E-cig celebrity users such as Leonardo DiCaprio and Katherine Heigl help puff up the products’ hip factor. And the first hit of an e-cig is literally a gas – a sweet tasting one at that.
“Teens begin their nicotine addiction with a pleasant, candied inhalation instead of a horrible first drag on a cigarette,” says Dr. Richard Stanwick, chief medical health officer of the Victoria B.C.-based Island Health.
People also suck in propylene glycol, a poison found in antifreeze, while hauling on e-cigs. It’s uncertain if e-cigs include other dangerous additives since most are made in China where there’s no legal obligation to disclose their ingredients.
“Unless these products are regulated properly you won’t know what you’re putting in your lungs,” Dr. Stanwick cautions.
Can e-cigs help cigarette smokers quit? Dr. Strang says currently ungoverned e-cig companies can’t legally claim their devices are smoking cessation aides until they meet the same Health Canada guidelines as nicotine gums and lozenges.
Albeit e-cigs themselves may be addictive.“Safer doesn’t mean safe,” Veda says. “Whether your kids jump off the top stair or the bottom stair…they could still get hurt.”
What's really inside?
E-cig manufacturers claim their products are benign cigarette substitutes.

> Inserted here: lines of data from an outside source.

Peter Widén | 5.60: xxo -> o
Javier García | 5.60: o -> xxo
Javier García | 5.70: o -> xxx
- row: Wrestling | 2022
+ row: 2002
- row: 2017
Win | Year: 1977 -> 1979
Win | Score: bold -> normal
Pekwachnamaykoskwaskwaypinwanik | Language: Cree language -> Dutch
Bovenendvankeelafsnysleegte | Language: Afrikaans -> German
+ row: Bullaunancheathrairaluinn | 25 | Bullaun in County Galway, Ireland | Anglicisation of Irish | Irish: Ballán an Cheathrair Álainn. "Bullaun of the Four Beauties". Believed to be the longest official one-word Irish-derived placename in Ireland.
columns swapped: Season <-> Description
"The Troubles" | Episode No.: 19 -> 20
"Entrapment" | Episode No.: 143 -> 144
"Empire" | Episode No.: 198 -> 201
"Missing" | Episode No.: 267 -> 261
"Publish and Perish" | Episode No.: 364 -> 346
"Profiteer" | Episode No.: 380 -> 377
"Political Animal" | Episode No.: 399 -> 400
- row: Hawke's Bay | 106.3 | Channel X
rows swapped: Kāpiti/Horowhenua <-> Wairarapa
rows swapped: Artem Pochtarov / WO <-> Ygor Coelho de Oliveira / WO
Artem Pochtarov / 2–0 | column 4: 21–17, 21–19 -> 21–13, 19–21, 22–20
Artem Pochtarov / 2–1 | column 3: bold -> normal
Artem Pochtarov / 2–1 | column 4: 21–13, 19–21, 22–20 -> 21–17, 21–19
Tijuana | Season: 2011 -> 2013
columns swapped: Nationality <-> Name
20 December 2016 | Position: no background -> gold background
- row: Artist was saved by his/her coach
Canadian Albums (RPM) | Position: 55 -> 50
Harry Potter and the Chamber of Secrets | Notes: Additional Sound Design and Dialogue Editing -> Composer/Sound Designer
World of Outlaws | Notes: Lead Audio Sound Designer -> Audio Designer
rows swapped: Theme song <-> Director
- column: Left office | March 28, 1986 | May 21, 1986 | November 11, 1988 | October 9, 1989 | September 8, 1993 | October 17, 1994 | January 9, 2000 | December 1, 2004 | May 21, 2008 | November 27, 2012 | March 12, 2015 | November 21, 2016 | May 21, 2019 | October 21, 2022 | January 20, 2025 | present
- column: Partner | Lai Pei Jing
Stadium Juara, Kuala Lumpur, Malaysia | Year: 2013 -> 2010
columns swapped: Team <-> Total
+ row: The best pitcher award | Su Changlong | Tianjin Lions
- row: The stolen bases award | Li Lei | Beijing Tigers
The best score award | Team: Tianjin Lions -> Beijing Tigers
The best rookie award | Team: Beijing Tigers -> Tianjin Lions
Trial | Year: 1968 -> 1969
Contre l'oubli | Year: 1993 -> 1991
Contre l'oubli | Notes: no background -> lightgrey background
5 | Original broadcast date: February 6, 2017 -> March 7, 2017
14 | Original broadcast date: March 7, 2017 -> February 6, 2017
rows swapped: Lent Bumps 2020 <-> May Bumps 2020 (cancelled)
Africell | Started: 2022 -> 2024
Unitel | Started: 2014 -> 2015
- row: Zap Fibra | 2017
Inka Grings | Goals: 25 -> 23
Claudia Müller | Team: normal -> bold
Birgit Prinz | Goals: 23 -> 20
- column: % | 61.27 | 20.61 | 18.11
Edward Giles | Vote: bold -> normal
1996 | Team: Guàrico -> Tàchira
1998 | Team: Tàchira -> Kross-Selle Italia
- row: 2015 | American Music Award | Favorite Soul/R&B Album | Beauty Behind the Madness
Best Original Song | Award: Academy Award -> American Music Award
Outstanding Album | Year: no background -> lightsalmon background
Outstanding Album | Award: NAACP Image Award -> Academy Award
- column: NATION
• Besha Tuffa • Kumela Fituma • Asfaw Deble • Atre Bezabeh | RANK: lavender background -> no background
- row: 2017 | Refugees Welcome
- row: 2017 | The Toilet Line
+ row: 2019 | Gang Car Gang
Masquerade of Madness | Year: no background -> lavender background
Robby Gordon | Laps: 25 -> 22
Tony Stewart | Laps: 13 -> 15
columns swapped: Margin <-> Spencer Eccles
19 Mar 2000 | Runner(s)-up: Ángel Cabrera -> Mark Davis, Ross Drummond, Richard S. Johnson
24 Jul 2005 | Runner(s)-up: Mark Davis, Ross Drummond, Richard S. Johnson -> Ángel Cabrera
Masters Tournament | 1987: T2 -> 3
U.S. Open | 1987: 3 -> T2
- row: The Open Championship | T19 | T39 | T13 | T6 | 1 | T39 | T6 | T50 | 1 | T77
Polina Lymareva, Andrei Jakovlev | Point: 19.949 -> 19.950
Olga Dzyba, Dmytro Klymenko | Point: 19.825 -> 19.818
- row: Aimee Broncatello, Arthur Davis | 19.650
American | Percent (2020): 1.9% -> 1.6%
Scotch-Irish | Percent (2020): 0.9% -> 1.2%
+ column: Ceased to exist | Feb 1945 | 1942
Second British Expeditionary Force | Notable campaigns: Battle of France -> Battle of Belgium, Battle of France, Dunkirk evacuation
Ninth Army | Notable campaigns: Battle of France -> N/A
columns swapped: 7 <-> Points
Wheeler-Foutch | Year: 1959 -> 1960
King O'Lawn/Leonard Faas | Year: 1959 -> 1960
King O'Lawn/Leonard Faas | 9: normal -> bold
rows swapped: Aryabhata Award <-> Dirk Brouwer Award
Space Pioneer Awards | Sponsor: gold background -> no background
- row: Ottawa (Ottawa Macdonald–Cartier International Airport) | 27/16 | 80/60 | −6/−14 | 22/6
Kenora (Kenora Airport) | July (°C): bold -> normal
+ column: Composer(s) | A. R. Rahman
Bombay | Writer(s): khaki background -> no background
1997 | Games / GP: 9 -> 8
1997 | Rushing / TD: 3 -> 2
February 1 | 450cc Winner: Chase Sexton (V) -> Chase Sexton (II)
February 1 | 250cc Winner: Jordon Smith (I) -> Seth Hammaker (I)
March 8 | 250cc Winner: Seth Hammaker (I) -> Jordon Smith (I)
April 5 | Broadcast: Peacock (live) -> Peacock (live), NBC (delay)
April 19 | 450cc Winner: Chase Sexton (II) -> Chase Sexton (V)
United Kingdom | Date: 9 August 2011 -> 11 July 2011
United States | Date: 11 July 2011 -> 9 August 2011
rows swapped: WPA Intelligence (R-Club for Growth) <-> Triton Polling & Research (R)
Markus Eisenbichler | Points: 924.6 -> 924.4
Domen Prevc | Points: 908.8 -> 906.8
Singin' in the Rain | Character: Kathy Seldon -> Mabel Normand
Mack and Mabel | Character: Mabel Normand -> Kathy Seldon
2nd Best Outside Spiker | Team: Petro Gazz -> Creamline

The inhalants themselves may be fairly innocent but innocent bystanders and e-cig users may be harmed in other ways.
A yummy poison: One “E-Juice” nicotine vial if ingested could kill an adult according to tobacco education expert Veda Peters. Granted most adults and teens know better than to drink a cylinder of the stuff. A curious young child may not. Indeed U.S. Centers for Disease Control and Prevention reported calls related to liquid nicotine climbed 215 percent from September 2010 to February 2014. Fifty-one percent of the poison victims were kids under the age of five. Most of these tots likely believed they were drinking fruit nectar as e-Juice can have candy or juice flavouring.
A toxic vape landscape: “New evidence suggests second hand E-cig smoke or ‘vape’ lingers longer than cigarette smoke because vape contains metallic substances that cling harder to surfaces than tobacco smoke,” says pediatrician Richard Stanwick. He concedes the health hazards from viscid vape are unknown.“But why risk exposure?” he asks.
A latent grenade: Faulty e-cig devices have also exploded in the UK and USA. Dr. Robert Strang hasn’t heard any reports of detonated e-cigs in Canada, however he’s hardly surprised the units have caught fire. He says stricter regulation of e-cigs will improve safety standards and possibly decrease poisoning incidents.